*What to produce*: Beginning with the first line below, retype exactly each line through the one containing "# WITHOUT WARRANTIES". Leave out all pictures.

Circuit design text data:

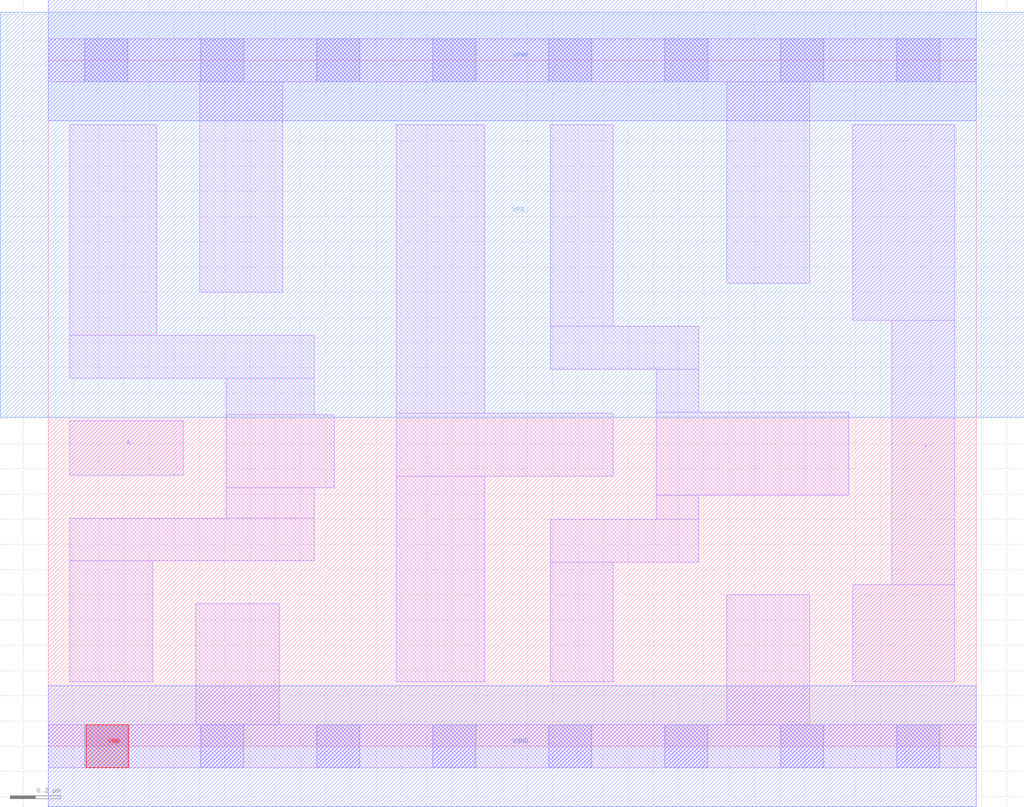
<source format=lef>
# Copyright 2020 The SkyWater PDK Authors
#
# Licensed under the Apache License, Version 2.0 (the "License");
# you may not use this file except in compliance with the License.
# You may obtain a copy of the License at
#
#     https://www.apache.org/licenses/LICENSE-2.0
#
# Unless required by applicable law or agreed to in writing, software
# distributed under the License is distributed on an "AS IS" BASIS,
# WITHOUT WARRANTIES OR CONDITIONS OF ANY KIND, either express or implied.
# See the License for the specific language governing permissions and
# limitations under the License.
#
# SPDX-License-Identifier: Apache-2.0

VERSION 5.7 ;
  NOWIREEXTENSIONATPIN ON ;
  DIVIDERCHAR "/" ;
  BUSBITCHARS "[]" ;
MACRO sky130_fd_sc_hd__clkdlybuf4s50_1
  CLASS CORE ;
  FOREIGN sky130_fd_sc_hd__clkdlybuf4s50_1 ;
  ORIGIN  0.000000  0.000000 ;
  SIZE  3.680000 BY  2.720000 ;
  SYMMETRY X Y R90 ;
  SITE unithd ;
  PIN A
    ANTENNAGATEAREA  0.213000 ;
    DIRECTION INPUT ;
    USE SIGNAL ;
    PORT
      LAYER li1 ;
        RECT 0.085000 1.075000 0.535000 1.290000 ;
    END
  END A
  PIN VNB
    PORT
      LAYER pwell ;
        RECT 0.150000 -0.085000 0.320000 0.085000 ;
    END
  END VNB
  PIN VPB
    PORT
      LAYER nwell ;
        RECT -0.190000 1.305000 3.870000 2.910000 ;
    END
  END VPB
  PIN X
    ANTENNADIFFAREA  0.504100 ;
    DIRECTION OUTPUT ;
    USE SIGNAL ;
    PORT
      LAYER li1 ;
        RECT 3.190000 0.255000 3.595000 0.640000 ;
        RECT 3.190000 1.690000 3.595000 2.465000 ;
        RECT 3.345000 0.640000 3.595000 1.690000 ;
    END
  END X
  PIN VGND
    DIRECTION INOUT ;
    SHAPE ABUTMENT ;
    USE GROUND ;
    PORT
      LAYER met1 ;
        RECT 0.000000 -0.240000 3.680000 0.240000 ;
    END
  END VGND
  PIN VPWR
    DIRECTION INOUT ;
    SHAPE ABUTMENT ;
    USE POWER ;
    PORT
      LAYER met1 ;
        RECT 0.000000 2.480000 3.680000 2.960000 ;
    END
  END VPWR
  OBS
    LAYER li1 ;
      RECT 0.000000 -0.085000 3.680000 0.085000 ;
      RECT 0.000000  2.635000 3.680000 2.805000 ;
      RECT 0.085000  0.255000 0.415000 0.735000 ;
      RECT 0.085000  0.735000 1.055000 0.905000 ;
      RECT 0.085000  1.460000 1.055000 1.630000 ;
      RECT 0.085000  1.630000 0.430000 2.465000 ;
      RECT 0.585000  0.085000 0.915000 0.565000 ;
      RECT 0.600000  1.800000 0.930000 2.635000 ;
      RECT 0.705000  0.905000 1.055000 1.025000 ;
      RECT 0.705000  1.025000 1.135000 1.315000 ;
      RECT 0.705000  1.315000 1.055000 1.460000 ;
      RECT 1.380000  0.255000 1.730000 1.070000 ;
      RECT 1.380000  1.070000 2.240000 1.320000 ;
      RECT 1.380000  1.320000 1.730000 2.465000 ;
      RECT 1.990000  0.255000 2.240000 0.730000 ;
      RECT 1.990000  0.730000 2.580000 0.900000 ;
      RECT 1.990000  1.495000 2.580000 1.665000 ;
      RECT 1.990000  1.665000 2.240000 2.465000 ;
      RECT 2.410000  0.900000 2.580000 0.995000 ;
      RECT 2.410000  0.995000 3.175000 1.325000 ;
      RECT 2.410000  1.325000 2.580000 1.495000 ;
      RECT 2.690000  0.085000 3.020000 0.600000 ;
      RECT 2.690000  1.835000 3.020000 2.635000 ;
    LAYER mcon ;
      RECT 0.145000 -0.085000 0.315000 0.085000 ;
      RECT 0.145000  2.635000 0.315000 2.805000 ;
      RECT 0.605000 -0.085000 0.775000 0.085000 ;
      RECT 0.605000  2.635000 0.775000 2.805000 ;
      RECT 1.065000 -0.085000 1.235000 0.085000 ;
      RECT 1.065000  2.635000 1.235000 2.805000 ;
      RECT 1.525000 -0.085000 1.695000 0.085000 ;
      RECT 1.525000  2.635000 1.695000 2.805000 ;
      RECT 1.985000 -0.085000 2.155000 0.085000 ;
      RECT 1.985000  2.635000 2.155000 2.805000 ;
      RECT 2.445000 -0.085000 2.615000 0.085000 ;
      RECT 2.445000  2.635000 2.615000 2.805000 ;
      RECT 2.905000 -0.085000 3.075000 0.085000 ;
      RECT 2.905000  2.635000 3.075000 2.805000 ;
      RECT 3.365000 -0.085000 3.535000 0.085000 ;
      RECT 3.365000  2.635000 3.535000 2.805000 ;
  END
END sky130_fd_sc_hd__clkdlybuf4s50_1
END LIBRARY

</source>
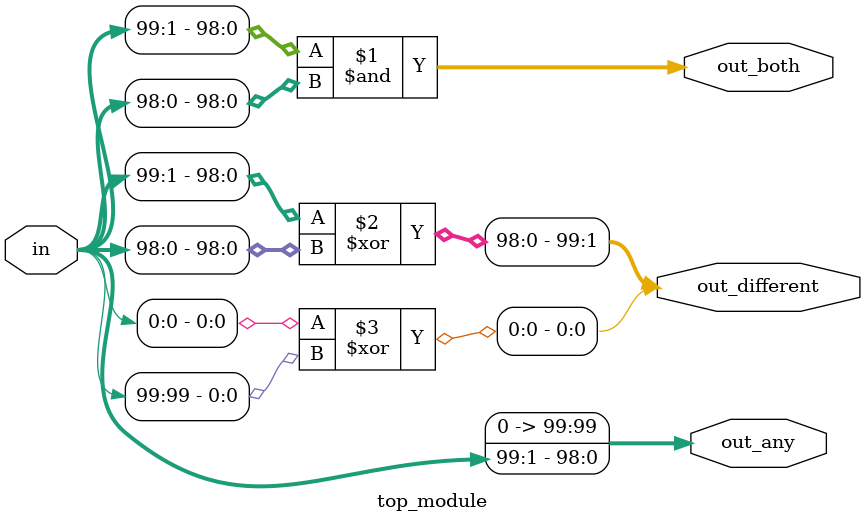
<source format=sv>
module top_module (
    input [99:0] in,
    output [98:0] out_both,
    output [99:0] out_any,
    output [99:0] out_different
);

    // Generate out_both signal
    assign out_both = in[99:1] & in[98:0];

    // Generate out_any signal
    assign out_any = in[99:1];

    // Generate out_different signal
    assign out_different[99:1] = in[99:1] ^ in[98:0];
    assign out_different[0] = in[0] ^ in[99];

endmodule

</source>
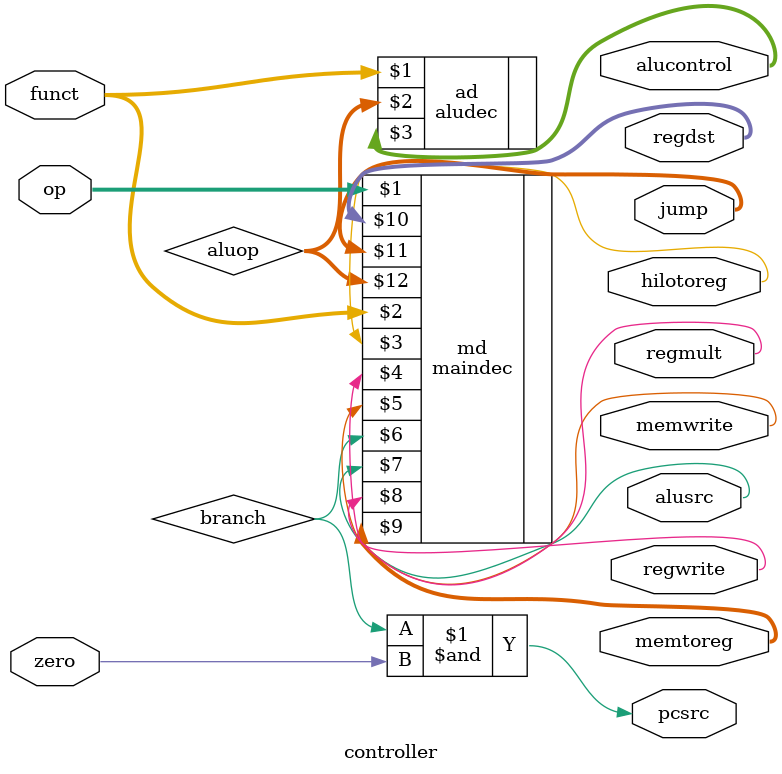
<source format=v>
module controller(
	input	[5:0]	op, funct,
	input			zero,
	output			memwrite, pcsrc, alusrc, regwrite, regmult, hilotoreg, 
	output	[1:0]	memtoreg, regdst, jump,
	output	[2:0]	alucontrol );

	wire	[1:0]	aluop;
	wire			branch;

	maindec	md(op, funct, hilotoreg, regmult, memwrite, branch, alusrc, regwrite, memtoreg, regdst, jump, aluop);
	aludec	ad(funct, aluop, alucontrol);

	assign pcsrc = branch & zero;
endmodule

</source>
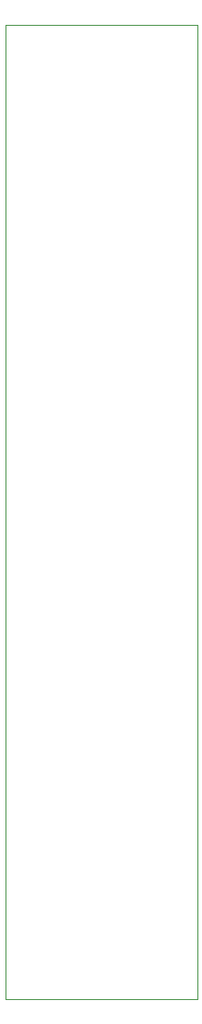
<source format=gbr>
%TF.GenerationSoftware,KiCad,Pcbnew,8.0.1*%
%TF.CreationDate,2025-01-22T20:34:06-07:00*%
%TF.ProjectId,VibrationBand,56696272-6174-4696-9f6e-42616e642e6b,rev?*%
%TF.SameCoordinates,Original*%
%TF.FileFunction,Profile,NP*%
%FSLAX46Y46*%
G04 Gerber Fmt 4.6, Leading zero omitted, Abs format (unit mm)*
G04 Created by KiCad (PCBNEW 8.0.1) date 2025-01-22 20:34:06*
%MOMM*%
%LPD*%
G01*
G04 APERTURE LIST*
%TA.AperFunction,Profile*%
%ADD10C,0.050000*%
%TD*%
G04 APERTURE END LIST*
D10*
X104210000Y-47660000D02*
X121950000Y-47660000D01*
X121950000Y-137190000D01*
X104210000Y-137190000D01*
X104210000Y-47660000D01*
M02*

</source>
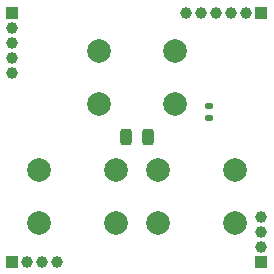
<source format=gts>
%TF.GenerationSoftware,KiCad,Pcbnew,9.0.5-1.fc42*%
%TF.CreationDate,2025-12-03T03:37:21+01:00*%
%TF.ProjectId,Block-Switch-3,426c6f63-6b2d-4537-9769-7463682d332e,1*%
%TF.SameCoordinates,Original*%
%TF.FileFunction,Soldermask,Top*%
%TF.FilePolarity,Negative*%
%FSLAX46Y46*%
G04 Gerber Fmt 4.6, Leading zero omitted, Abs format (unit mm)*
G04 Created by KiCad (PCBNEW 9.0.5-1.fc42) date 2025-12-03 03:37:21*
%MOMM*%
%LPD*%
G01*
G04 APERTURE LIST*
G04 Aperture macros list*
%AMRoundRect*
0 Rectangle with rounded corners*
0 $1 Rounding radius*
0 $2 $3 $4 $5 $6 $7 $8 $9 X,Y pos of 4 corners*
0 Add a 4 corners polygon primitive as box body*
4,1,4,$2,$3,$4,$5,$6,$7,$8,$9,$2,$3,0*
0 Add four circle primitives for the rounded corners*
1,1,$1+$1,$2,$3*
1,1,$1+$1,$4,$5*
1,1,$1+$1,$6,$7*
1,1,$1+$1,$8,$9*
0 Add four rect primitives between the rounded corners*
20,1,$1+$1,$2,$3,$4,$5,0*
20,1,$1+$1,$4,$5,$6,$7,0*
20,1,$1+$1,$6,$7,$8,$9,0*
20,1,$1+$1,$8,$9,$2,$3,0*%
G04 Aperture macros list end*
%ADD10C,2.000000*%
%ADD11RoundRect,0.243750X-0.243750X-0.456250X0.243750X-0.456250X0.243750X0.456250X-0.243750X0.456250X0*%
%ADD12RoundRect,0.135000X-0.185000X0.135000X-0.185000X-0.135000X0.185000X-0.135000X0.185000X0.135000X0*%
%ADD13R,1.000000X1.000000*%
%ADD14C,1.000000*%
G04 APERTURE END LIST*
D10*
%TO.C,SW1*%
X137298700Y-120931810D03*
X130798700Y-120931810D03*
X137298700Y-116431810D03*
X130798700Y-116431810D03*
%TD*%
D11*
%TO.C,D1*%
X140022500Y-113665000D03*
X138147500Y-113665000D03*
%TD*%
D10*
%TO.C,SW2*%
X140831300Y-116431810D03*
X147331300Y-116431810D03*
X140831300Y-120931810D03*
X147331300Y-120931810D03*
%TD*%
%TO.C,SW3*%
X135815000Y-106398190D03*
X142315000Y-106398190D03*
X135815000Y-110898190D03*
X142315000Y-110898190D03*
%TD*%
D12*
%TO.C,R4*%
X145161000Y-110994000D03*
X145161000Y-112014000D03*
%TD*%
D13*
%TO.C,J4*%
X128525000Y-124205000D03*
D14*
X129795000Y-124205000D03*
X131065000Y-124205000D03*
X132335000Y-124205000D03*
%TD*%
D13*
%TO.C,J2*%
X149605000Y-124205000D03*
D14*
X149605000Y-122935000D03*
X149605000Y-121665000D03*
X149605000Y-120395000D03*
%TD*%
D13*
%TO.C,J1*%
X128525000Y-103125000D03*
D14*
X128525000Y-104395000D03*
X128525000Y-105665000D03*
X128525000Y-106935000D03*
X128525000Y-108205000D03*
%TD*%
D13*
%TO.C,J3*%
X149605000Y-103125000D03*
D14*
X148335000Y-103125000D03*
X147065000Y-103125000D03*
X145795000Y-103125000D03*
X144525000Y-103125000D03*
X143255000Y-103125000D03*
%TD*%
M02*

</source>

*Answer space*:
<source format=lef>
# Copyright 2020 The SkyWater PDK Authors
#
# Licensed under the Apache License, Version 2.0 (the "License");
# you may not use this file except in compliance with the License.
# You may obtain a copy of the License at
#
#     https://www.apache.org/licenses/LICENSE-2.0
#
# Unless required by applicable law or agreed to in writing, software
# distributed under the License is distributed on an "AS IS" BASIS,
# WITHOUT WARRANTIES OR CONDITIONS OF ANY KIND, either express or implied.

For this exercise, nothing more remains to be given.